17. A cell comprising the recombinant expression vector according to claim 1.

18.-22. (canceled)

23. An in vitro method for evaluating phagocytosis, comprising the steps of:

a) providing an inducible substrate cell according to claim 17;

b) combining and co-culturing the inducible substrate cell with phagocytic cells;

c) inducing cell death of the inducible substrate cell; and

d) detecting the fluorescent signals of the inducible substrate cell;

wherein a change in fluorescent signal of the pH-sensitive fluorophore is indicative of phagocytosis of the inducible substrate cell.

24. The method according to claim 23, wherein the phagocytic cells of step b) are macrophages or tissue resident macrophages.

25. The method according to claim 24, wherein the tissue resident macrophages are microglia.

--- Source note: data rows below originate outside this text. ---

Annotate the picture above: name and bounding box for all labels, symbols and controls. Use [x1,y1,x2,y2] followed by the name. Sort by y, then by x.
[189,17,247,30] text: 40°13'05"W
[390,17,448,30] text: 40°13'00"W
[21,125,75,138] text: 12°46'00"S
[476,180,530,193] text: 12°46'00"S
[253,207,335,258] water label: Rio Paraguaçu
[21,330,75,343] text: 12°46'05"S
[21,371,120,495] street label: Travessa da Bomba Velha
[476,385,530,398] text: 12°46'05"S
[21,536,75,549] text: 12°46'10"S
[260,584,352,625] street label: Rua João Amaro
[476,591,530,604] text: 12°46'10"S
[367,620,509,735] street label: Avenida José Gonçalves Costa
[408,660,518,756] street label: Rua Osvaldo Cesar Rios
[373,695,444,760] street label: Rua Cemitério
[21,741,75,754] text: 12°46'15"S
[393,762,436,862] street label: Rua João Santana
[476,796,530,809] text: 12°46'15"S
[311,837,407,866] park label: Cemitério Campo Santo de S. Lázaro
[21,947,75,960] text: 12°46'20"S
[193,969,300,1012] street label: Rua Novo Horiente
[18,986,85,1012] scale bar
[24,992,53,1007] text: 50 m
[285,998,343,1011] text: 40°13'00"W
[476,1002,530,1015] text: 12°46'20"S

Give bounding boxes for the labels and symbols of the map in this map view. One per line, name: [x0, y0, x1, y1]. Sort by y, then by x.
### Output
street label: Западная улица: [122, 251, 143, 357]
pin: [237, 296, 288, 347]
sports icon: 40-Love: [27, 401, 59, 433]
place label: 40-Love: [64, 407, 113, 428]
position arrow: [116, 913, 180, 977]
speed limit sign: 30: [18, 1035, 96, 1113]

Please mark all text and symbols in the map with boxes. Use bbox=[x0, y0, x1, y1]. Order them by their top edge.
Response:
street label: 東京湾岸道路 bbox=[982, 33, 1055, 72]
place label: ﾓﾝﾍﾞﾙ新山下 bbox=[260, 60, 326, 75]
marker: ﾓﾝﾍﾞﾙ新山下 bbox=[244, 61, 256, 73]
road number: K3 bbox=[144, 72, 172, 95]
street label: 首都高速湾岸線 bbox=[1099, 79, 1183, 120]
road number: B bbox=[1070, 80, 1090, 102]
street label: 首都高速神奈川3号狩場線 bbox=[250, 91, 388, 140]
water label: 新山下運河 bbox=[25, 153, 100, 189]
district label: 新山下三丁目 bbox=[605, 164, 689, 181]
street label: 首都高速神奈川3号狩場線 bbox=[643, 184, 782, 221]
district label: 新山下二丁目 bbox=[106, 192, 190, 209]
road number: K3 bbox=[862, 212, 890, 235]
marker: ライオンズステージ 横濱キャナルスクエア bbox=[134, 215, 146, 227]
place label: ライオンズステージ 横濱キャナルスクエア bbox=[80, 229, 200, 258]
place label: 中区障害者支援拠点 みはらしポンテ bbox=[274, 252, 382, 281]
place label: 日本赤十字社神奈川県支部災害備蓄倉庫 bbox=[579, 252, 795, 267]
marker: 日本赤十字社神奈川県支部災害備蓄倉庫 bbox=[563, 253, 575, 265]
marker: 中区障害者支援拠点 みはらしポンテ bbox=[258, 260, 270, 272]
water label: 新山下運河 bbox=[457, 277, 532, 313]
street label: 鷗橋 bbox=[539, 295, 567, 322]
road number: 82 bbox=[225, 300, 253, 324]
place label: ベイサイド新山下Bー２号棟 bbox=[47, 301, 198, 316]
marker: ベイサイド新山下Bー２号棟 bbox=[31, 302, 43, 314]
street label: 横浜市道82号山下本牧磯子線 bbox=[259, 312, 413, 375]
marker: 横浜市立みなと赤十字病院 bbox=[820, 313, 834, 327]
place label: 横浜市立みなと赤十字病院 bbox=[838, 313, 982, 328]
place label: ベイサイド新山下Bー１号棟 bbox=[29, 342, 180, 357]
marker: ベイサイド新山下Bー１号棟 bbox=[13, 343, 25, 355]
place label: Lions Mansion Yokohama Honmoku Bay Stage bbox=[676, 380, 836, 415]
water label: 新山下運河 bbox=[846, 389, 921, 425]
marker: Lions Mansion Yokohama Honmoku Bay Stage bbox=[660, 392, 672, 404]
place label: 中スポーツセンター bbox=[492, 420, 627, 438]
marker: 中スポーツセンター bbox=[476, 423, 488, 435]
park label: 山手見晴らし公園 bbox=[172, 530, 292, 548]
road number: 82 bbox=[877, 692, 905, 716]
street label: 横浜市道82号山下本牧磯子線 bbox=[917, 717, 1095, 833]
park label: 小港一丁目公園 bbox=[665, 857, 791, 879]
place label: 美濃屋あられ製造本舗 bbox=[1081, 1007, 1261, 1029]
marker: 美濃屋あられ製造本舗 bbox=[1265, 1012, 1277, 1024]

26. The method according to claim 23, wherein the inducible substrate cell and the phagocytic cells are co-cultured in an in vitro model comprising additional cell types.

27. The method according to claim 26, wherein the in vitro model is a 2D or 3D culture system, an organ-on-a-chip, a spheroid, or an organoid.

28. The method according to claim 26, wherein the in vitro model is an organ-on-a-chip, spheroid, an organoid, a neurovascular unit, or a blood brain barrier spheroid.

29. (canceled)

30. The method according to claim 23, wherein cell death of the inducible substrate cell in step c) is induced after the inducible substrate cell is combined with the phagocytic cells in step b).

31. The method according to claim 23, wherein cell death of the inducible substrate cell in step c) is induced by an inducer, preferably a chemical inducer of dimerization, most preferably AP20187.

32. The method according to claim 23, wherein the fluorescent signals of step d) are detected by fluorescent imaging, flow cytometry or by a fluorescence plate reader.

33. The method according to claim 23, wherein the fluorescent signal in step d) is detected at several time points after induction of cell death.